Не знаю. Прежде такого никогда не случалось со мной. Зато случалось позже… Позже…
Вот я рассказываю вам про себя, про маму и про отца, про наш поселок и как я черпал сапогами грязь, рассказываю про Анну Робертовну и «ву парле», перебираю всякую ерунду и боюсь — боюсь начать о самом главном… О том, что было позже… Хотя зачем обгонять время? Пусть будет как было, и я стану вспоминать все по порядку.

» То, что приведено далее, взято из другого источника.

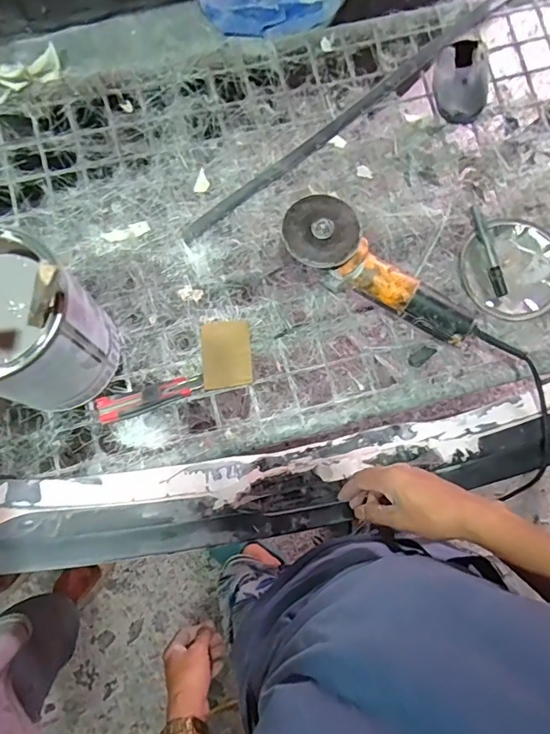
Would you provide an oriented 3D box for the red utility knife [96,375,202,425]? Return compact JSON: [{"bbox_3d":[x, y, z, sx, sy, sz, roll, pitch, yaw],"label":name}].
[{"bbox_3d":[-0.171,0.043,0.657,0.144,0.020,0.036,-15,79,-4],"label":"red utility knife"}]

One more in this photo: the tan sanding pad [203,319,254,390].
[{"bbox_3d":[-0.068,-0.018,0.679,0.068,0.010,0.095,-5,79,-2],"label":"tan sanding pad"}]

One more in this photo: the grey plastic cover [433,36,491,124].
[{"bbox_3d":[0.280,-0.427,0.729,0.096,0.076,0.088,29,79,4],"label":"grey plastic cover"}]

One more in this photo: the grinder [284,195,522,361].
[{"bbox_3d":[0.163,-0.099,0.661,0.353,0.083,0.099,36,79,2],"label":"grinder"}]

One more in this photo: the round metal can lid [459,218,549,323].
[{"bbox_3d":[0.350,-0.143,0.704,0.146,0.017,0.145,0,79,-1],"label":"round metal can lid"}]

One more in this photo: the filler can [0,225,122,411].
[{"bbox_3d":[-0.294,-0.047,0.573,0.176,0.216,0.158,36,80,3],"label":"filler can"}]

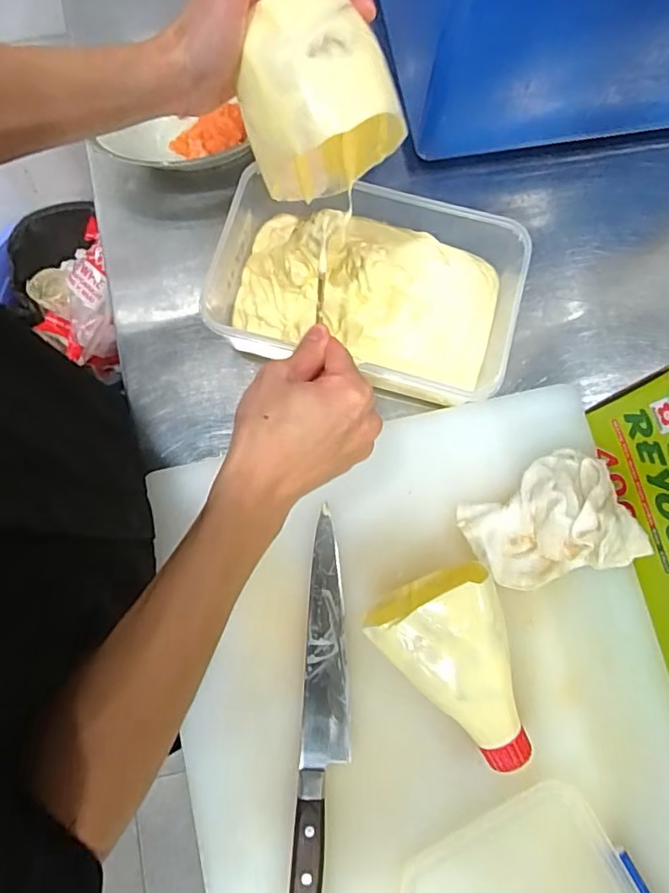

Ч а с т ь в т о р а я. ДЕДУШКА
КАКОЙ БЫЛ ДЕД
Короче говоря, у меня есть дед. Дедушка. У каждого человека есть дедушка, а то и два. Вот у Кешки есть два дедушки и две бабушки. Матери и отцы его матери и отца. Ведь каждый человек не берется ниоткуда: он — продолжение. Учительница природоведения нам объясняла: все в природе имеет продолжение. Например, деревья. Весенние сережки у березы превращаются в малюсенькие семечки с крылышками, ветер подхватывает их, разносит по полям и лугам, по тайге, семечки попадают в землю, из них вырастают новые березы, и снова весной у них бывают сережки, а летом — семечки с крыльями, которые, летя, кружатся, словно маленькие пропеллеры. И у этих пропеллеров есть родители и есть дедушки и бабушки — старые березы. Вот и у людей так.
У меня тоже.
Только у меня один дедушка — папин папа. Когда я ходил в детский сад, у меня была и бабушка. Но она умерла. Я помню, как плакала мама, как торопливо, дрожащими руками собирал чемодан папа, как они отвели меня к Кешкиным родителям и улетели в Москву, на похороны. Остался один дедушка. Отец писал ему, чтобы он ехал жить к нам, но дедушка говорил, что пока не имеет права. Он был военным, мой дедушка. Он был генерал, и, наверное, командовал войсками. Я думал так тогда, в детском саду, а когда вырос, твердо знал, что дед еще служит в армии, живет в Москве и обещает, выйдя в отставку, приехать к нам.